Côté animation, joli travail sur les couleurs d’automne et les vêtements des personnages principaux, belle animation de la mer et globalement de l’eau. Par contre y’a certains gros plans sur les personnages principaux, surtout Elsa, qui font très uncanny valley. Certaines séquences un peu cheap aussi où Elsa est sur fond noir en train de faire apparaître de la glace, genre c’était trop compliqué d’animer un décor.

Bref, globalement il y a quelques séquences qui valent le coup et permettraient de faire un extended cut du I, mais le film en soi est dispensable.

Counterpart, de Justin Marks

Série en 2 saisons. Howard Silk bosse pour une mystérieuse agence de l’ONU qui a ses bureaux à Berlin. Il découvre que cette agence gère dans le plus grand secret les relations avec un monde miroir du nôtre, dont l’Histoire diverge lentement depuis 1987. Howard rencontre notamment son double de l’Autre Côté, monté bien plus haut dans la hiérarchie de l’Agence et qui travaille dans leurs services d’espionnage.

J’ai beaucoup aimé la première saison, la seconde fonctionne malheureusement beaucoup moins bien. Le côté espionnage feutré de la série marche bien, avec cet univers très bureaucratique et formalisé qui gère un énorme secret en compartimentant tout. Les interrogations des deux Howard sur ce que leur reflet dit d’eux-même sont plutôt bien menées, et la performance de JK Simmons dans les deux rôles est très bonne.

La seconde saison par contre veux expliquer trop de choses, rajouter trop d’éléments et de lignes narratives, faire plus dans le spectaculaire : la cohérence interne de l’univers et l’intérêt des intrigues s’effondre un peu. La saison 1 se suffit à elle-même, je recommande de ne regarder que ça.
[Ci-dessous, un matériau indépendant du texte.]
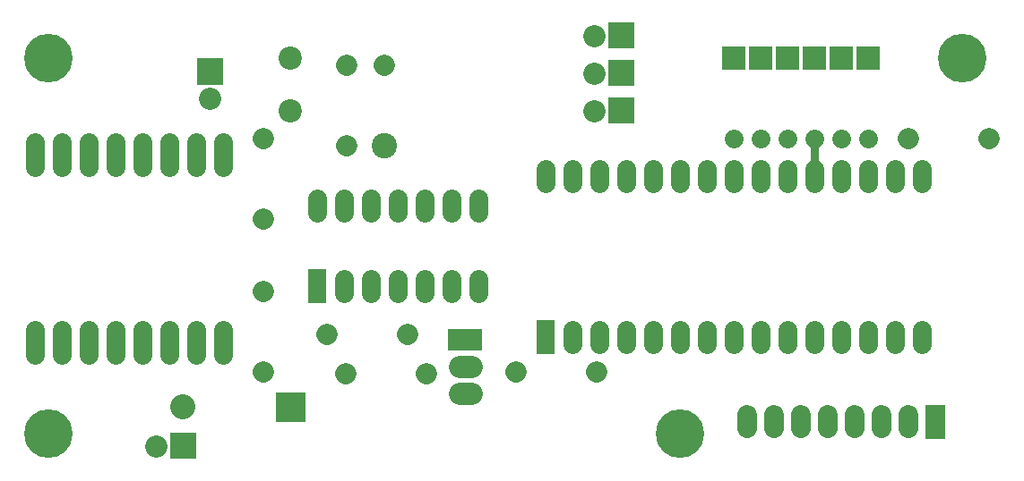
<source format=gbr>
%FSLAX34Y34*%
%MOMM*%
%LNSOLDERMASK_BOTTOM*%
G71*
G01*
%ADD10R, 1.800X3.200*%
%ADD11C, 1.800*%
%ADD12C, 2.200*%
%ADD13R, 3.200X2.105*%
%ADD14C, 2.105*%
%ADD15C, 2.400*%
%ADD16C, 2.100*%
%ADD17C, 2.000*%
%ADD18C, 2.400*%
%ADD19R, 1.900X3.200*%
%ADD20C, 1.900*%
%ADD21C, 4.600*%
%ADD22C, 0.800*%
%LPD*%
X519900Y-314160D02*
G54D10*
D03*
G54D11*
X850100Y-168760D02*
X850100Y-154760D01*
G54D11*
X545300Y-321160D02*
X545300Y-307160D01*
G54D11*
X824700Y-168760D02*
X824700Y-154760D01*
G54D11*
X570700Y-321160D02*
X570700Y-307160D01*
G54D11*
X799300Y-168760D02*
X799300Y-154760D01*
G54D11*
X596100Y-321160D02*
X596100Y-307160D01*
G54D11*
X773900Y-168760D02*
X773900Y-154760D01*
G54D11*
X621500Y-321160D02*
X621500Y-307160D01*
G54D11*
X748500Y-168760D02*
X748500Y-154760D01*
G54D11*
X646900Y-321160D02*
X646900Y-307160D01*
G54D11*
X723100Y-168760D02*
X723100Y-154760D01*
G54D11*
X672300Y-321160D02*
X672300Y-307160D01*
G54D11*
X697700Y-168760D02*
X697700Y-154760D01*
G54D11*
X697700Y-321160D02*
X697700Y-307160D01*
G54D11*
X672300Y-168760D02*
X672300Y-154760D01*
G54D11*
X723100Y-321160D02*
X723100Y-307160D01*
G54D11*
X646900Y-168760D02*
X646900Y-154760D01*
G54D11*
X748500Y-321160D02*
X748500Y-307160D01*
G54D11*
X621500Y-168760D02*
X621500Y-154760D01*
G54D11*
X773900Y-321160D02*
X773900Y-307160D01*
G54D11*
X596100Y-168760D02*
X596100Y-154760D01*
G54D11*
X799300Y-321160D02*
X799300Y-307160D01*
G54D11*
X570700Y-168760D02*
X570700Y-154760D01*
G54D11*
X824700Y-321160D02*
X824700Y-307160D01*
G54D11*
X545300Y-168760D02*
X545300Y-154760D01*
G54D11*
X850100Y-321160D02*
X850100Y-307160D01*
G54D11*
X519900Y-168760D02*
X519900Y-154760D01*
G54D11*
X875500Y-321160D02*
X875500Y-307160D01*
G54D11*
X875500Y-168760D02*
X875500Y-154760D01*
X278600Y-100000D02*
G54D12*
D03*
X278600Y-50000D02*
G54D12*
D03*
G36*
X712100Y-39000D02*
X734100Y-39000D01*
X734100Y-61000D01*
X712100Y-61000D01*
X712100Y-39000D01*
G37*
G54D11*
X723100Y-126200D02*
X723100Y-126200D01*
X443700Y-316700D02*
G54D13*
D03*
G54D14*
X438225Y-342100D02*
X449175Y-342100D01*
G54D14*
X438225Y-367500D02*
X449175Y-367500D01*
X304000Y-265900D02*
G54D10*
D03*
G54D11*
X456400Y-196700D02*
X456400Y-182700D01*
G54D11*
X329400Y-272900D02*
X329400Y-258900D01*
G54D11*
X431000Y-196700D02*
X431000Y-182700D01*
G54D11*
X354800Y-272900D02*
X354800Y-258900D01*
G54D11*
X405600Y-196700D02*
X405600Y-182700D01*
G54D11*
X380200Y-272900D02*
X380200Y-258900D01*
G54D11*
X380200Y-196700D02*
X380200Y-182700D01*
G54D11*
X405600Y-272900D02*
X405600Y-258900D01*
G54D11*
X354800Y-196700D02*
X354800Y-182700D01*
G54D11*
X431000Y-272900D02*
X431000Y-258900D01*
G54D11*
X329400Y-196700D02*
X329400Y-182700D01*
G54D11*
X456400Y-272900D02*
X456400Y-258900D01*
G54D11*
X304000Y-196700D02*
X304000Y-182700D01*
G36*
X686700Y-39000D02*
X708700Y-39000D01*
X708700Y-61000D01*
X686700Y-61000D01*
X686700Y-39000D01*
G37*
G54D11*
X697700Y-126200D02*
X697700Y-126200D01*
G54D11*
X748500Y-126200D02*
X748500Y-126200D01*
G36*
X737500Y-39000D02*
X759500Y-39000D01*
X759500Y-61000D01*
X737500Y-61000D01*
X737500Y-39000D01*
G37*
G36*
X264600Y-366200D02*
X292600Y-366200D01*
X292600Y-394200D01*
X264600Y-394200D01*
X264600Y-366200D01*
G37*
G54D15*
X177000Y-380200D02*
X177000Y-380200D01*
G36*
X788300Y-39000D02*
X810300Y-39000D01*
X810300Y-61000D01*
X788300Y-61000D01*
X788300Y-39000D01*
G37*
G54D11*
X799300Y-126200D02*
X799300Y-126200D01*
G54D16*
X202400Y-88100D02*
X202400Y-88100D01*
G36*
X189900Y-50200D02*
X214900Y-50200D01*
X214900Y-75200D01*
X189900Y-75200D01*
X189900Y-50200D01*
G37*
G54D17*
X406870Y-348450D02*
X406870Y-348450D01*
G54D17*
X330670Y-348450D02*
X330670Y-348450D01*
G54D17*
X568160Y-347180D02*
X568160Y-347180D01*
G54D17*
X491960Y-347180D02*
X491960Y-347180D01*
G54D17*
X331940Y-56350D02*
X331940Y-56350D01*
G54D17*
X331940Y-132550D02*
X331940Y-132550D01*
G54D17*
X367500Y-56350D02*
X367500Y-56350D01*
X367500Y-132550D02*
G54D18*
D03*
G54D17*
X253200Y-270980D02*
X253200Y-270980D01*
G54D17*
X253200Y-347180D02*
X253200Y-347180D01*
G54D17*
X862800Y-126200D02*
X862800Y-126200D01*
G54D17*
X939000Y-126200D02*
X939000Y-126200D01*
G36*
X813700Y-39000D02*
X835700Y-39000D01*
X835700Y-61000D01*
X813700Y-61000D01*
X813700Y-39000D01*
G37*
G54D11*
X824700Y-126200D02*
X824700Y-126200D01*
G54D11*
X773900Y-126200D02*
X773900Y-126200D01*
G36*
X762900Y-39000D02*
X784900Y-39000D01*
X784900Y-61000D01*
X762900Y-61000D01*
X762900Y-39000D01*
G37*
X888200Y-394170D02*
G54D19*
D03*
G54D20*
X862800Y-400670D02*
X862800Y-387670D01*
G54D20*
X837400Y-400670D02*
X837400Y-387670D01*
G54D20*
X812000Y-400670D02*
X812000Y-387670D01*
G54D20*
X786600Y-400670D02*
X786600Y-387670D01*
G54D20*
X761200Y-400670D02*
X761200Y-387670D01*
G54D20*
X735800Y-400670D02*
X735800Y-387670D01*
G54D20*
X710400Y-400670D02*
X710400Y-387670D01*
G54D11*
X215100Y-331240D02*
X215100Y-307240D01*
G54D11*
X215100Y-153440D02*
X215100Y-129440D01*
G54D11*
X189700Y-331240D02*
X189700Y-307240D01*
G54D11*
X189700Y-153440D02*
X189700Y-129440D01*
G54D11*
X164300Y-331240D02*
X164300Y-307240D01*
G54D11*
X164300Y-153440D02*
X164300Y-129440D01*
G54D11*
X138900Y-331240D02*
X138900Y-307240D01*
G54D11*
X138900Y-153440D02*
X138900Y-129440D01*
G54D11*
X113500Y-331240D02*
X113500Y-307240D01*
G54D11*
X113500Y-153440D02*
X113500Y-129440D01*
G54D11*
X88100Y-331240D02*
X88100Y-307240D01*
G54D11*
X88100Y-153440D02*
X88100Y-129440D01*
G54D11*
X62700Y-331240D02*
X62700Y-307240D01*
G54D11*
X62700Y-153440D02*
X62700Y-129440D01*
G54D11*
X37300Y-331240D02*
X37300Y-307240D01*
G54D11*
X37300Y-153440D02*
X37300Y-129440D01*
G54D17*
X312890Y-311620D02*
X312890Y-311620D01*
G54D17*
X389090Y-311620D02*
X389090Y-311620D01*
G54D17*
X253200Y-126200D02*
X253200Y-126200D01*
G54D17*
X253200Y-202400D02*
X253200Y-202400D01*
G36*
X164500Y-404530D02*
X189500Y-404530D01*
X189500Y-429530D01*
X164500Y-429530D01*
X164500Y-404530D01*
G37*
G54D16*
X151600Y-417030D02*
X151600Y-417030D01*
G36*
X578520Y-87030D02*
X603520Y-87030D01*
X603520Y-112030D01*
X578520Y-112030D01*
X578520Y-87030D01*
G37*
G54D16*
X565620Y-99530D02*
X565620Y-99530D01*
G54D16*
X565620Y-63970D02*
X565620Y-63970D01*
G36*
X578520Y-51470D02*
X603520Y-51470D01*
X603520Y-76470D01*
X578520Y-76470D01*
X578520Y-51470D01*
G37*
G54D16*
X565620Y-28410D02*
X565620Y-28410D01*
G36*
X578520Y-15910D02*
X603520Y-15910D01*
X603520Y-40910D01*
X578520Y-40910D01*
X578520Y-15910D01*
G37*
X913600Y-50000D02*
G54D21*
D03*
X646900Y-405600D02*
G54D21*
D03*
X50000Y-50000D02*
G54D21*
D03*
X50000Y-405600D02*
G54D21*
D03*
G54D22*
X773900Y-126200D02*
X773900Y-163030D01*
M02*

</source>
J’ai perdu mon corps, de Jérémy Clapin

Film d’animation français de 2019. On suit en parallèle les tribulations d’une main coupée décidée à retrouver le corps dont elle a été détachée, et celle de Naoufel, ancien livreur de pizza devenu menuisier et tentant de draguer une fille pour qui il a eu un coup de foudre. J’ai beaucoup aimé la ligne narrative de la main, beaucoup moins celle de Naoufel, qui est sacrément creepy dans sa façon de s’infiltrer dans la vie de son crush. Il se fait envoyer bouler par la fille quand elle réalise ce qu’il en est, mais néanmoins le film pose un regard assez complaisant sur lui.

Très beaux plans par contre, avec des cadrages peu classiques dans (ce que je connais de) l’animation. Très bonne bande son aussi.

Gnomon, de Nick Harkaway

Londres, futur proche. L’Angleterre a basculé dans une société de surveillance totale, géré par un système informatique, « The System » qui assure la marche harmonieuse de la société, et gère l’infinité de consultations, votes et jurys qui permettent le fonctionnement démocratique de la société à toutes les échelles. Dans cette ««utopie»», une suspecte meurt lors d’un interrogatoire de police consistant à lire ses pensées à l’aide d’une opération chirurgicale. L’inspectrice Mielikki est chargée de faire la lumière sur les circonstances de la mort. Y-a-t-il eu abus de la part de la police ? Pour cela, elle a accès au contenu de la mémoire de la suspecte. Qui n’est pas du tout ce à quoi elle s’attend. Refusant l’interrogatoire, Anna a élaboré plusieurs vies imaginaires s’entremêlant, et faisant écran à ses souvenirs mais semblant contenir un message caché.

Le livre part dans toutes les directions, puisqu’on suit l’enquête de Mielikki, les multiples vies imaginaires nichées dans l’esprit d’Anna, quelques souvenirs potentiellement plus factuels d’Anna. Le livre est assez dense, il aurait pu bénéficier d’un peu plus d’édition je pense, mais en même temps cette densité un peu foutraque fait aussi partie de l’expérience. J’ai bien aimé globalement.